··· Passage for review ···

According to one aspect of the present invention, a striker assembly includes a striker body that is generally cylindrical with both end portions being diametrically reduced. The striker body has a raised annular ring near the forward end of the striker body and a ridge or flange and a circumferential groove near the rear end of the striker body. The striker assembly also includes a coaxial spring, which slides over the rear part of the striker body and abuts the raised annular ring at one end. A spacer is shaped to fit around the striker body and slides over the rear part of the striker body and abuts the ridge. A snap ring slides over the rear part of the striker body until it is held in place by the circumferential groove of the striker body. A cap slides over the rear part of the striker body and the spacer and abuts the other end of the coaxial spring.

FIG. 1 is a simplified schematic side view of a semiautomatic pistol.

FIG. 2 is a simplified schematic side elevation view of the pistol of FIG. 1 shown with the slide moved to a rearward position on the pistol frame.

FIG. 3 is a simplified schematic perspective view of a trigger assembly and a sear assembly portion of a semiautomatic pistol.

FIG. 4 is a simplified schematic side view of a striker assembly provided in accordance with the present invention.

FIG. 5 is an enhanced view of a portion of one end of a simplified schematic side view of the striker assembly of FIG. 4.

FIG. 6 is a simplified schematic exploded side view of the striker assembly of FIG. 4.

FIG. 7 is a simplified schematic rear view of the striker assembly of FIG. 4.

···

§ **Exercise a**
Reproduce the entries below with every "image" changed to "photo" and nothing else altered. Omit the pictures from your answer.

··· Recorded data ···

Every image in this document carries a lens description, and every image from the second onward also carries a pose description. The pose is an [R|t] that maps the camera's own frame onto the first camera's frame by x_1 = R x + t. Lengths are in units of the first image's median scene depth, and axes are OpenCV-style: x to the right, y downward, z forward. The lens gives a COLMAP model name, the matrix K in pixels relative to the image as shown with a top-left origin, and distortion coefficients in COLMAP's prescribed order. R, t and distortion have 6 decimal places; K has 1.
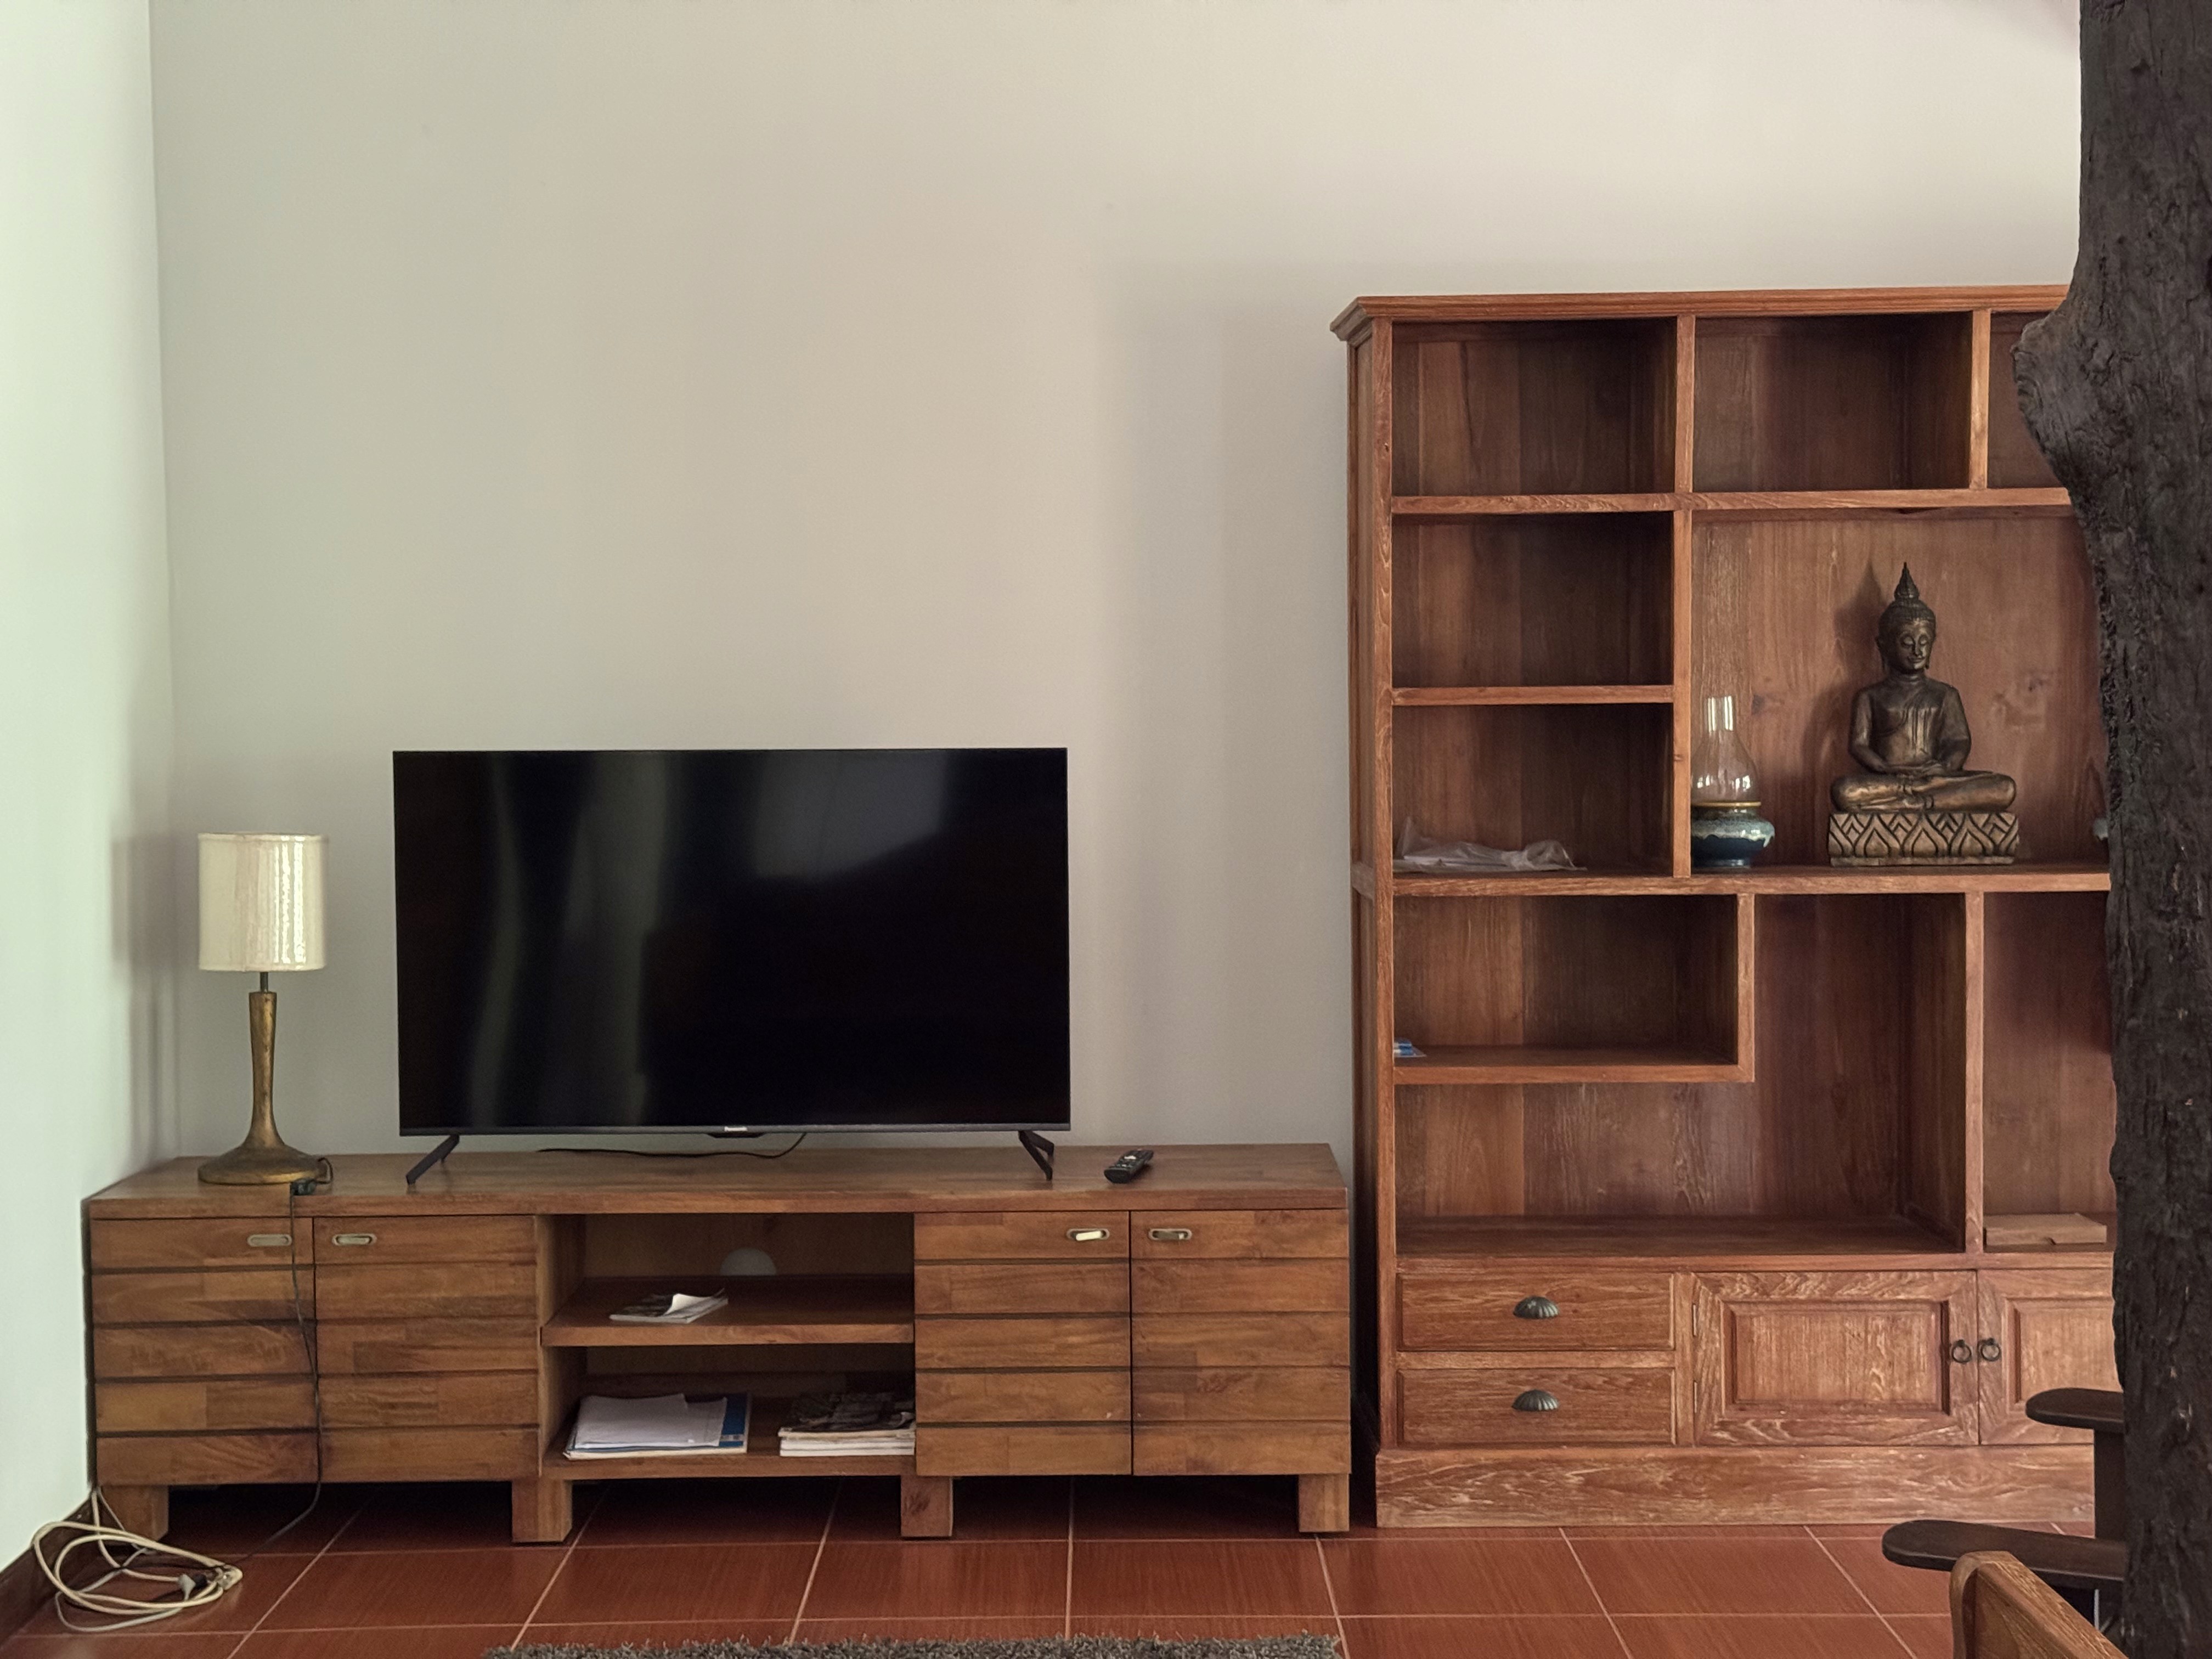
lens RADIAL K [[3095.5, 0, 1105.7], [0, 3095.5, 831.1], [0, 0, 1]] dist [0.154834, 0.000000]
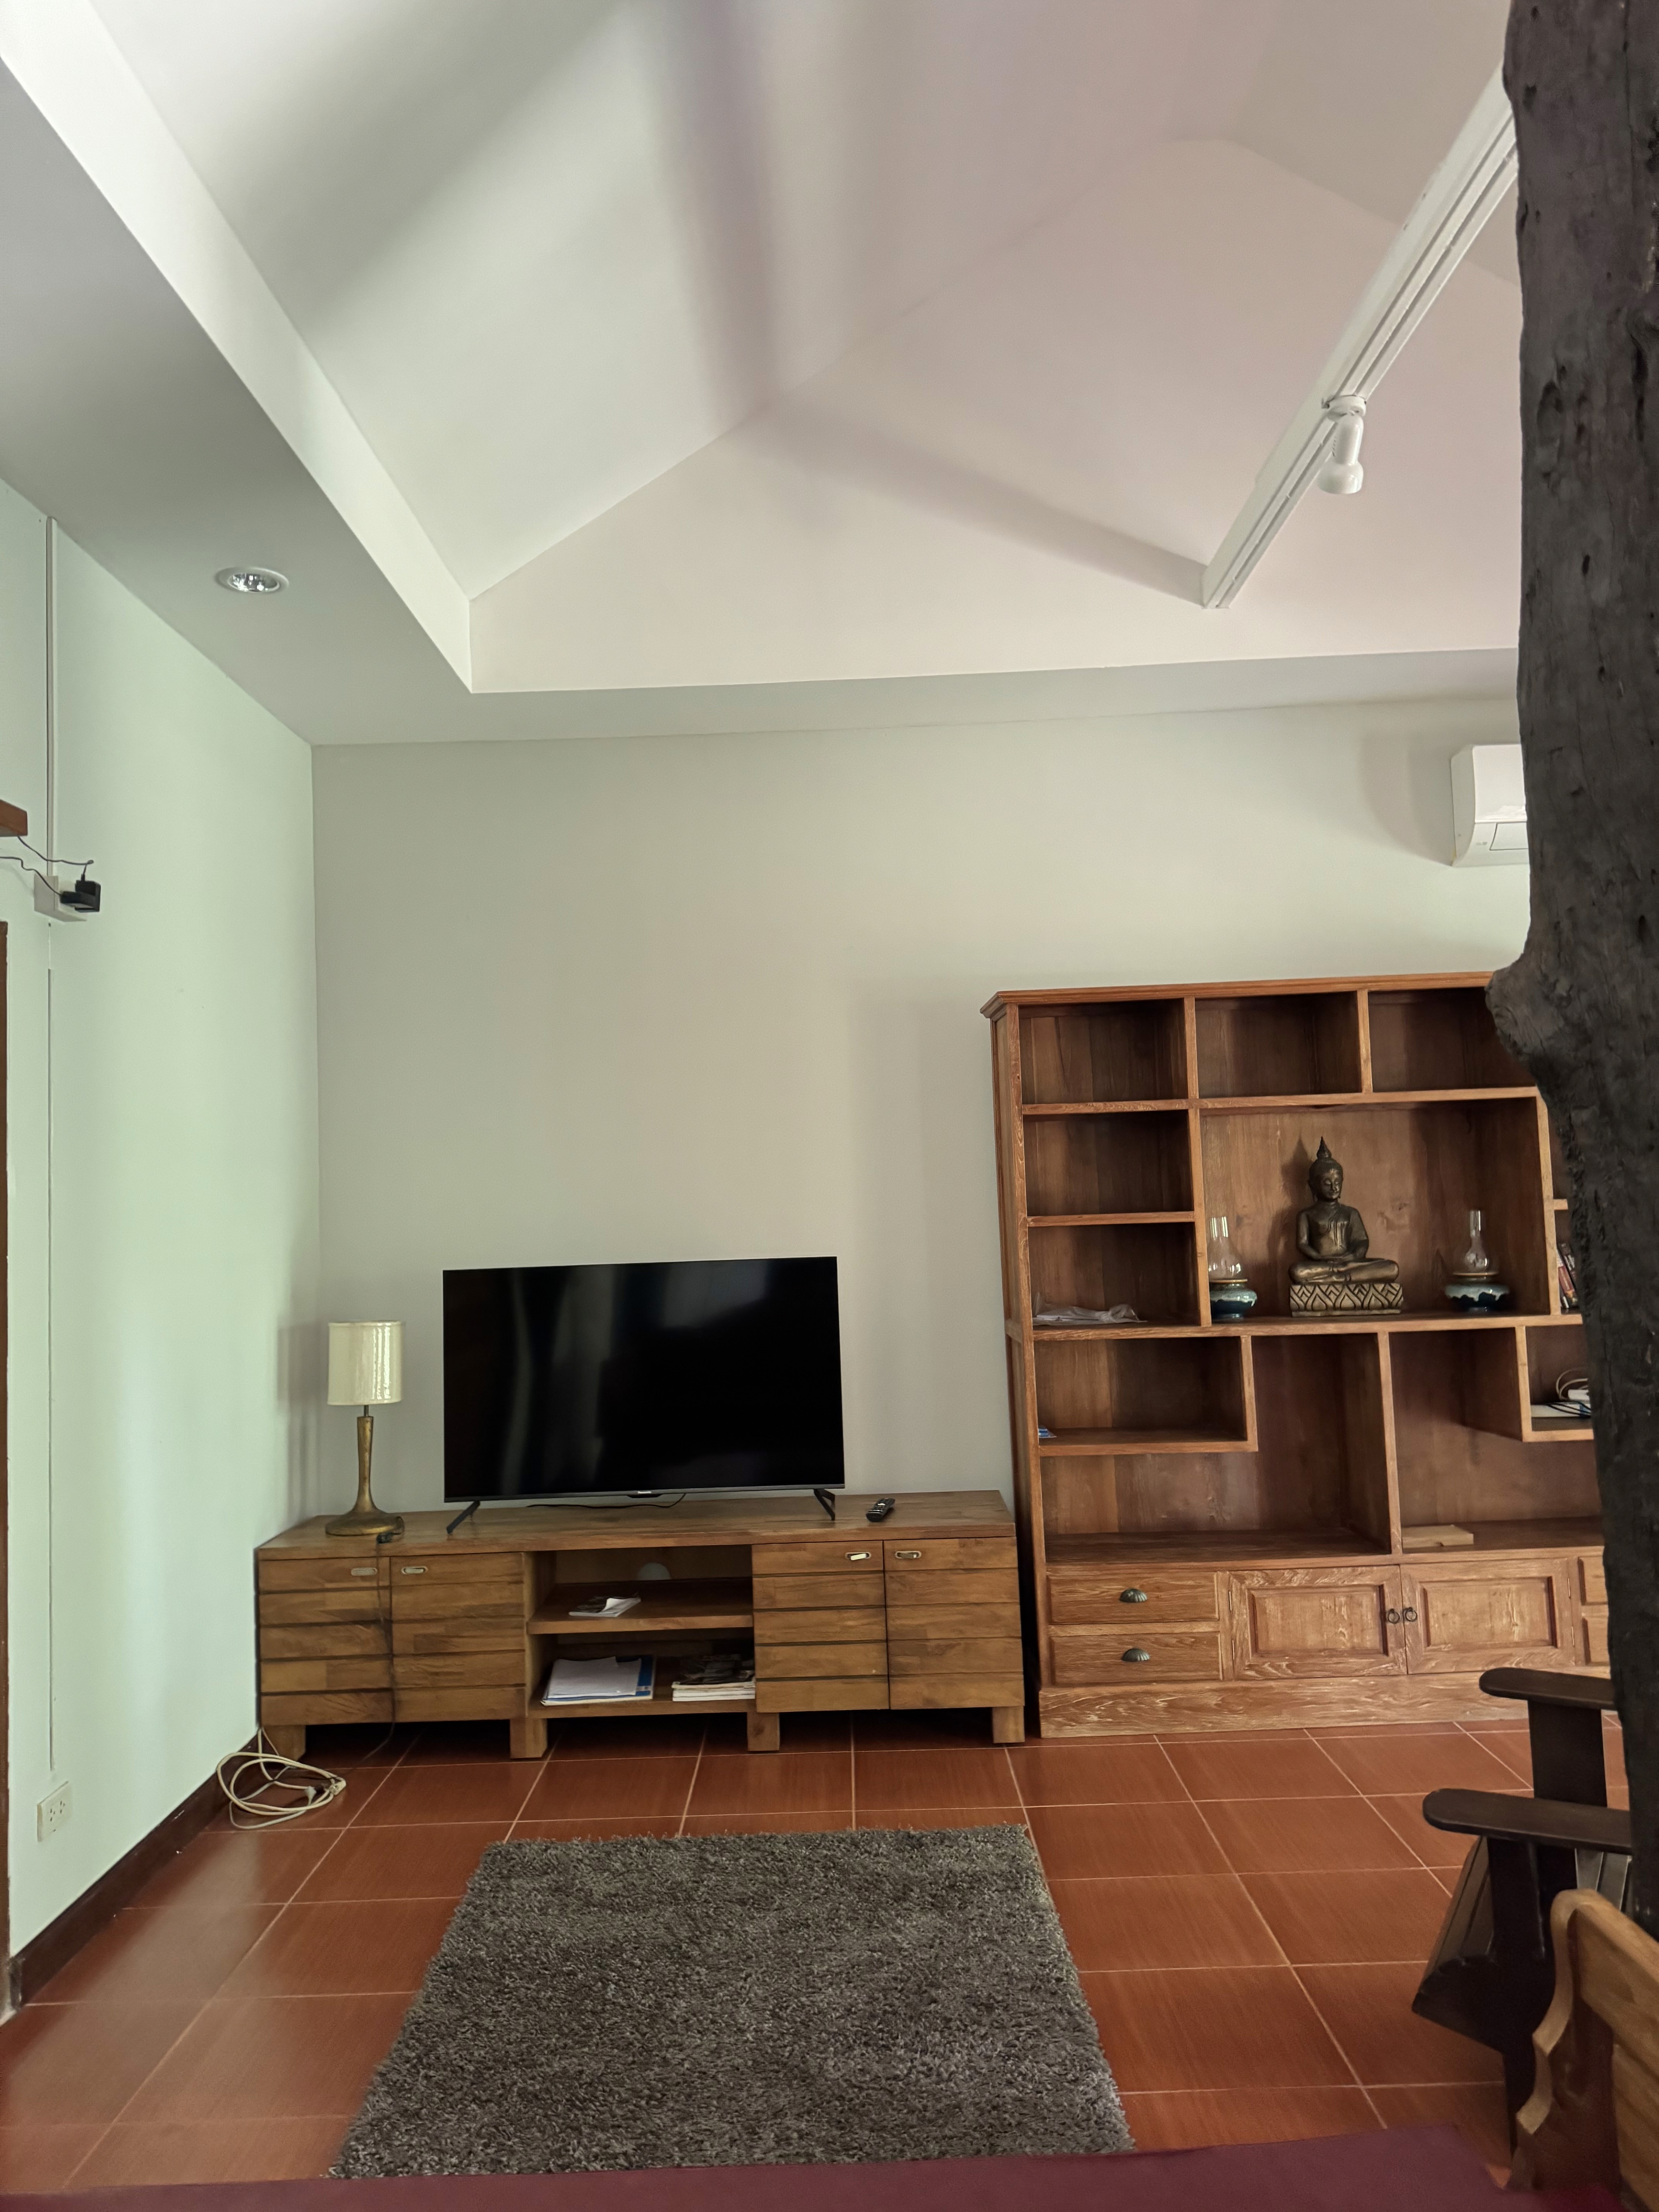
lens RADIAL K [[1562.3, 0, 835.8], [0, 1562.3, 1082.8], [0, 0, 1]] dist [0.053414, -0.067857]
pose [[0.999610, -0.027541, -0.004675, -0.006381], [0.026715, 0.991388, -0.128200, -0.012163], [0.008166, 0.128025, 0.991737, 0.144055]]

···

§ **Exercise b**
Answer these questions from the striker assembly passage:
(i) What holds the snap ring in place?
(ii) Where on the striker body is the raised annular ring?
(iii) Which figure is a simplified schematic rear view of the striker assembly?

§ **Final answer a**
Every photo in this document carries a lens description, and every photo from the second onward also carries a pose description. The pose is an [R|t] that maps the camera's own frame onto the first camera's frame by x_1 = R x + t. Lengths are in units of the first photo's median scene depth, and axes are OpenCV-style: x to the right, y downward, z forward. The lens gives a COLMAP model name, the matrix K in pixels relative to the photo as shown with a top-left origin, and distortion coefficients in COLMAP's prescribed order. R, t and distortion have 6 decimal places; K has 1.
lens RADIAL K [[3095.5, 0, 1105.7], [0, 3095.5, 831.1], [0, 0, 1]] dist [0.154834, 0.000000]
lens RADIAL K [[1562.3, 0, 835.8], [0, 1562.3, 1082.8], [0, 0, 1]] dist [0.053414, -0.067857]
pose [[0.999610, -0.027541, -0.004675, -0.006381], [0.026715, 0.991388, -0.128200, -0.012163], [0.008166, 0.128025, 0.991737, 0.144055]]

§ **Final answer b**
(i) The circumferential groove of the striker body holds it in place.
(ii) It is near the forward end of the striker body.
(iii) FIG. 7.